The main focus of Vitrage in the Ocata version was to enhance the integration with external projects, to support more use cases, and to give more value to the user.

New Features

  • A new Collectd Datasource was added, to handle notifications coming from collectd. collectd is a fast system statistics collection daemon, with plugins that collect different metrics. We tested the DPDK plugin, that can trigger alarms such as interface failure or noisy neighbors.

  • A new Doctor Datasource was added in order to support the OPNFV Doctor Inspector requirements. This datasource handles notifications sent from the Doctor monitor. If a compute.host.down notification arrives, the Doctor datasource will create an alarm on the host in Vitrage, call nova force-down API and create deduced alarms on the relevant instances and applications.

  • The Vitrage Static Datasource is meant to define in a yaml file cloud resources that cannot be retrieved dynamically. Switches are a good example, as currently no OpenStack project provides information about them. In Newton, only switches could be defined in the static yaml files. In Ocata the file definition was enhanced, so the user can define practically everything. The new schema is subset of the Vitrage evaluator templates schema, to make it easier to use and maintain.

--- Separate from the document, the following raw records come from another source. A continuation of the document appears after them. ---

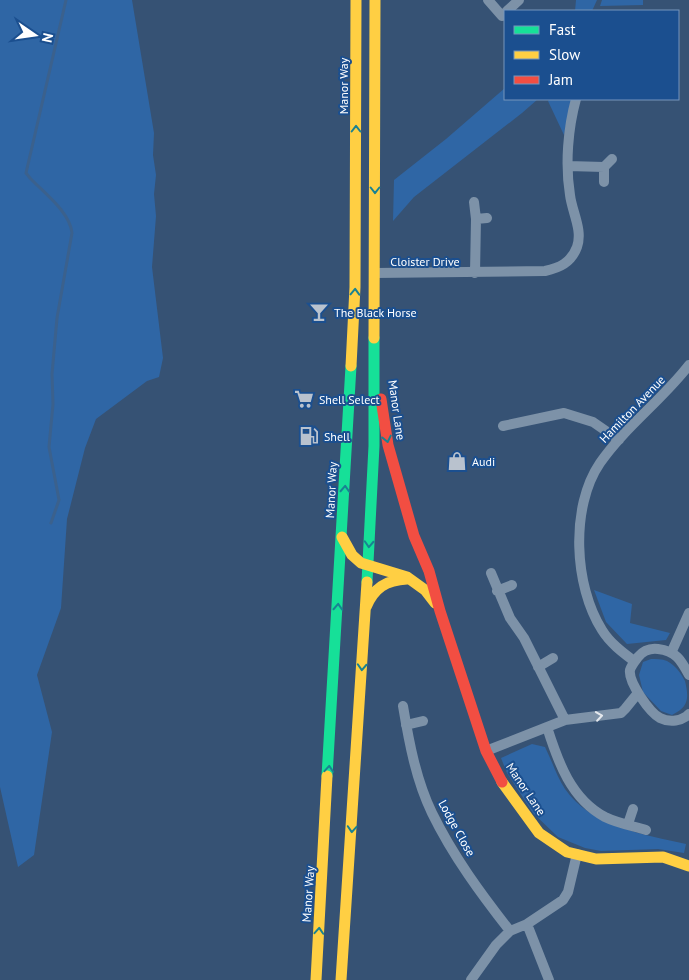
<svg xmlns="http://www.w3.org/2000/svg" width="689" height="980" viewBox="0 0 689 980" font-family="'PT Sans',sans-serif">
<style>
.green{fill:#2f66a5}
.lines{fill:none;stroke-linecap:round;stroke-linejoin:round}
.stream{stroke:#3b618d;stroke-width:3}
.street{stroke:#7d92a8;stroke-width:10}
.fast{stroke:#16e098;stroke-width:11}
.slow{stroke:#ffcf43;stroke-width:11}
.jam{stroke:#f24e42;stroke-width:11}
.oneway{stroke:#198292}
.oneway2{stroke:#e5e9ee}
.labels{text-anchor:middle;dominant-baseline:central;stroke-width:4;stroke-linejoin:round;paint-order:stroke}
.street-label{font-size:12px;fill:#fff;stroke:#1b4f8f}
.poi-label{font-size:12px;fill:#fff;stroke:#1b4f8f;text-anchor:start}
</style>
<rect width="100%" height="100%" fill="#365274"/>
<path class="green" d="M0 0H132L154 133 153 155 156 175 154 194 156 216 152 267 163 358 159 377 147 381 96 419 85 448 67 519 61 608 37 675 52 732 34 855 18 867 0 787Z
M576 0H597L592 11H575Z
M602 0H643V5L600 6Z
M505 88V99H538L522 113 414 197 393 221 394 180 446 139Z
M550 99H572L564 135 548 101Z
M594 590 632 604 630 623 670 633 666 640 627 644 606 622Z
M651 659C656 659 662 659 667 661 676 666 680 672 685 681 689 698 689 707 672 715L661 711 643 692 639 675 643 662Z
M532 744 545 747C552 761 557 777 565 789 590 826 645 835 686 844L684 853 658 849 601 851 585 848 558 837 533 813 507 773 501 758Z"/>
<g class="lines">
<path class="stream" d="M51 523 59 500 49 447 53 404 52 374 57 318 72 233C70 212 44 193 30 178L26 173 66 0"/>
<path class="street" d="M488 0 502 16 505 13
M507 11 519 0
M568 166 604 167V182
M604 167 612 159
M474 202 476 219 475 273
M476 219 487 218
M375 273 545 271C559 268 571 263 577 247 583 230 572 212 570 195 565 164 568 128 576 99
M503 426 564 413 593 422 619 440
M491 573 510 618 524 638 565 720
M497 591 512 585
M672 651 689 613
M634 661C622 652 610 643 602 630 574 586 570 507 600 463 625 427 662 400 689 365
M538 667 553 658
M689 675C681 660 676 651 658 649 650 648 643 651 638 657 635 661 631 666 630 670 628 682 650 713 660 718 670 723 682 721 689 714
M403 706C409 742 416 780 432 813 453 856 481 894 510 931
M406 725 423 721
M547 727C558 762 571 799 605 817 617 823 633 826 646 830
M486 751 565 720 621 713 625 709 638 693
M628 824 633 809
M527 924 549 980
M471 980 496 945 510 931 527 924 563 900 568 892 577 854"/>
<path class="fast" d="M367 582 374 446V338
M327 776 351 366"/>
<path class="slow" d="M374 338 375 0
M351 366 355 287 356 0
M342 537 352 555 361 563 407 577 425 590 435 603
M366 607C374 588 386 580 407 579
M502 782 539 833 567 852 596 859 663 857 689 866
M316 980 327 776
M341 980 367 582"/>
<path class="jam" d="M381 399 388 445 414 536 429 571 440 611 486 751 502 782"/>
</g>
<defs><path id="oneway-chevron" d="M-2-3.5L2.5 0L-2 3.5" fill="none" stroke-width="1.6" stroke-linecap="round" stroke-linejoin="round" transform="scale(1.25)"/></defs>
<g class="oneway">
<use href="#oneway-chevron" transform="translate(356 129) rotate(-90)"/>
<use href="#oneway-chevron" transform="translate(375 190) rotate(90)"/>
<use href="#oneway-chevron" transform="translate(355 292) rotate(-88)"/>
<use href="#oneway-chevron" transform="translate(387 439) rotate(78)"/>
<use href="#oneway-chevron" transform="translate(345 489) rotate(-87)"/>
<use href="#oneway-chevron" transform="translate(369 544) rotate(93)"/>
<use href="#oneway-chevron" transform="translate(338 607) rotate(-87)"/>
<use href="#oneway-chevron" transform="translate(362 667) rotate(93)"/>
<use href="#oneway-chevron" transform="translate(329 769) rotate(-86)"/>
<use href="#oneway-chevron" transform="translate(352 829) rotate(94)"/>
<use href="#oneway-chevron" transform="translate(319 931) rotate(-86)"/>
</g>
<use class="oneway2" href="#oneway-chevron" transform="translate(599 716) rotate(-8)"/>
<defs>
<g id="bar-bare" transform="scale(1.5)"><path d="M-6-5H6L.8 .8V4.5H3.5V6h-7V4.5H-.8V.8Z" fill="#b9c2ce" stroke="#1b4f8f" stroke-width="2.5" paint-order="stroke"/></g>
<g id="supermarket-bare" transform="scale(1.5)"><path d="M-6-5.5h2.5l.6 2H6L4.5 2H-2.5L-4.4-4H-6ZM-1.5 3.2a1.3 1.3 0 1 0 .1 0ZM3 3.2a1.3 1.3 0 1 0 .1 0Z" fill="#b9c2ce" stroke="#1b4f8f" stroke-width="2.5" paint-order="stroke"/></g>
<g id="fuel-bare" transform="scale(1.5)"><path d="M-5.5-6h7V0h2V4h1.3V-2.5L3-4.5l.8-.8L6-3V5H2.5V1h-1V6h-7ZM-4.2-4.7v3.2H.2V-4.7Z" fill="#b9c2ce" stroke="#1b4f8f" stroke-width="2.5" paint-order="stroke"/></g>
<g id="shop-bare" transform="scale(1.5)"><path d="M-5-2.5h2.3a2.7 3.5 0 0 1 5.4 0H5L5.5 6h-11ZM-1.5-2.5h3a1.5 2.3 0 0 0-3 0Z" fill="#b9c2ce" stroke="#1b4f8f" stroke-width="2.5" paint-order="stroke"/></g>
</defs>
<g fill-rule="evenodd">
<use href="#bar-bare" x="319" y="312"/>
<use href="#supermarket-bare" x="304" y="399"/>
<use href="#fuel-bare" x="309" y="436"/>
<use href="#shop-bare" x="457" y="461"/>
</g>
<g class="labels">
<g class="street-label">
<text transform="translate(343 86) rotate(-90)">Manor Way</text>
<text x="425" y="261">Cloister Drive</text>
<text transform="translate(632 409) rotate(-46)">Hamilton Avenue</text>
<text transform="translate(397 410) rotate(82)">Manor Lane</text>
<text transform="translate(331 490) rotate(-87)">Manor Way</text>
<text transform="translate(526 789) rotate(56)">Manor Lane</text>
<text transform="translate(457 828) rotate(61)">Lodge Close</text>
<text transform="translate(308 894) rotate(-86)">Manor Way</text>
</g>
<g class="poi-label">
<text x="334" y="312">The Black Horse</text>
<text x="319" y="399">Shell Select</text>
<text x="324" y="436">Shell</text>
<text x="472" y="461">Audi</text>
</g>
</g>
<rect x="504" y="10" width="175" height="90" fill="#1b4f8f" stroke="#7695bc"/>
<rect x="514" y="26" width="25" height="8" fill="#16e098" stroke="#7695bc"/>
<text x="549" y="35" font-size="15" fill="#ffffff">Fast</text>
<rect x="514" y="51" width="25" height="8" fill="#ffcf43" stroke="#7695bc"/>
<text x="549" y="60" font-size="15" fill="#ffffff">Slow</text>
<rect x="514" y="76" width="25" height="8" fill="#f24e42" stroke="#7695bc"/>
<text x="549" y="85" font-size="15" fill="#ffffff">Jam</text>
<g transform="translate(35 35) rotate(103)" stroke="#1b4f8f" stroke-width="4" paint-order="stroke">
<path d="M0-4L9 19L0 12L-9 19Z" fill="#ffffff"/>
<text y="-8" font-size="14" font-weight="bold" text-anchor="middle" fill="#ffffff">N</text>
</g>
</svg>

  • The Aodh Datasource is used to collect alarms from Aodh and pass them to Vitrage, so Vitrage can correlate them with other alarms in the system. In Ocata we added support for receiving immediate notifications on alarm state changes from Aodh. This allows Vitrage to act immediately in case Aodh detects a problem and there is a need to trigger new alarms (e.g. on an application) or modify the states of resources.

Deprecation Notes

  • The static_physical file format is deprecated. Please use the new static file format instead.